◆ **Data in this exercise**
+ + + + +

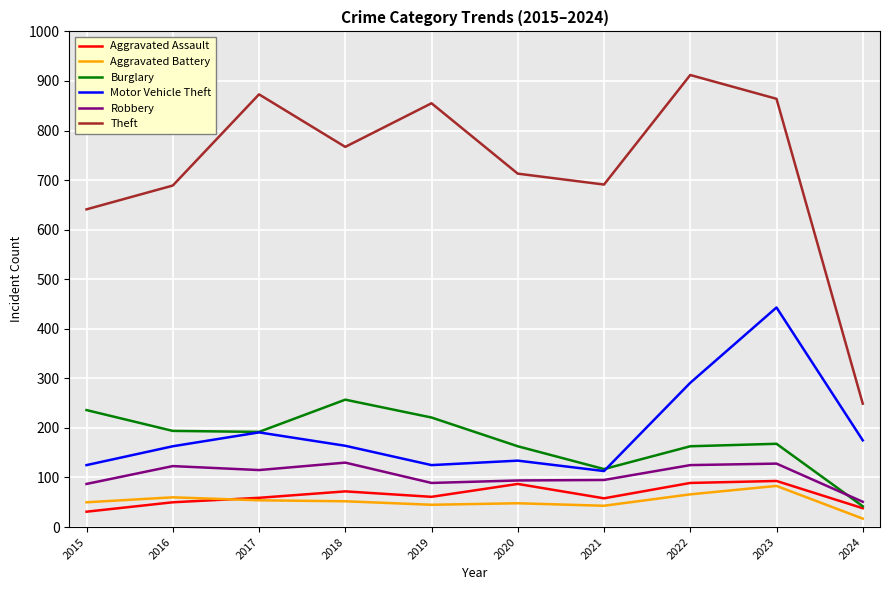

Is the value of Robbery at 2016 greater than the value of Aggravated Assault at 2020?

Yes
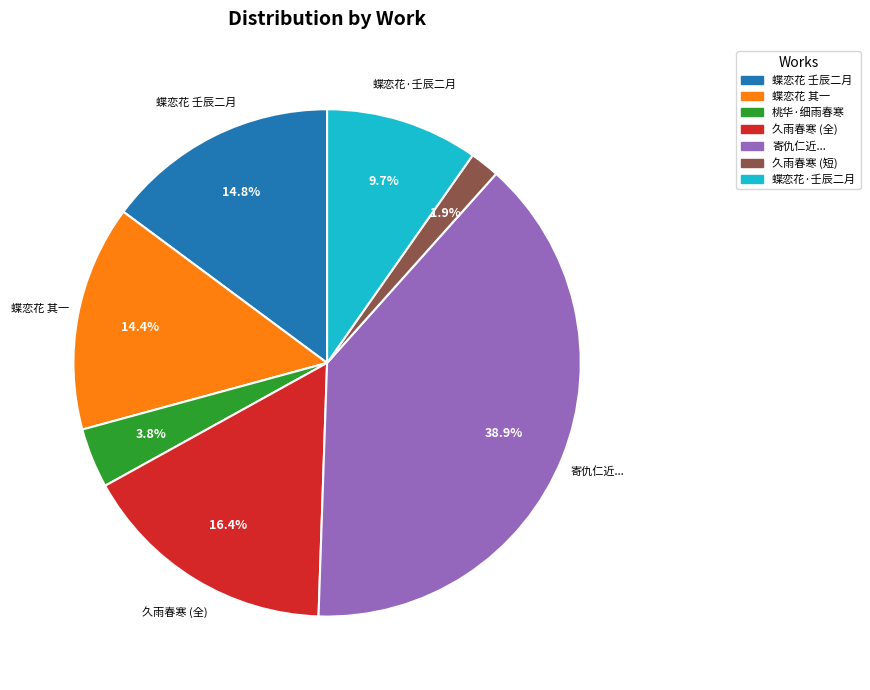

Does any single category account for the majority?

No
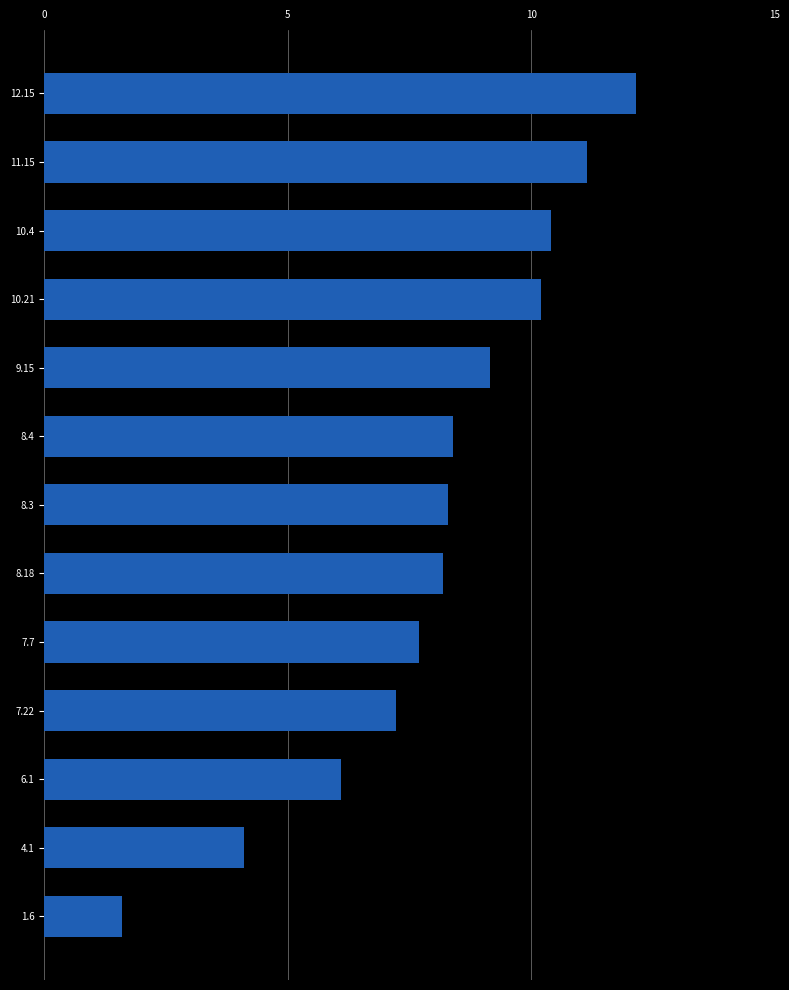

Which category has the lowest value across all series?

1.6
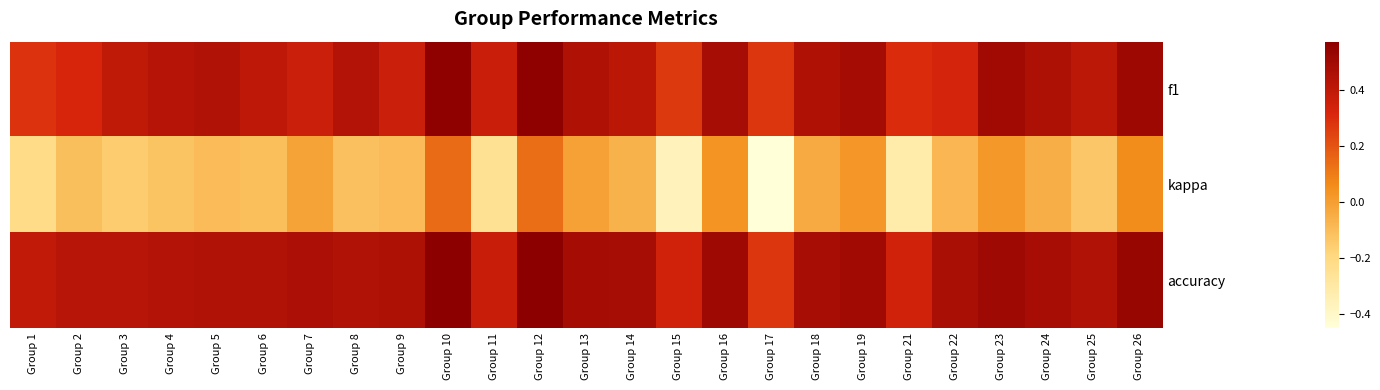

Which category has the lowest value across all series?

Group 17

+ + + + +

◆ **Your task**
Rewrite all of the entries above with "category" replaced by "item" everywhere and everything else left as it is. Leave out the pictures.

◆ **Answer space**
Is the value of Robbery at 2016 greater than the value of Aggravated Assault at 2020?

Yes

Does any single item account for the majority?

No

Which item has the lowest value across all series?

1.6

Which item has the lowest value across all series?

Group 17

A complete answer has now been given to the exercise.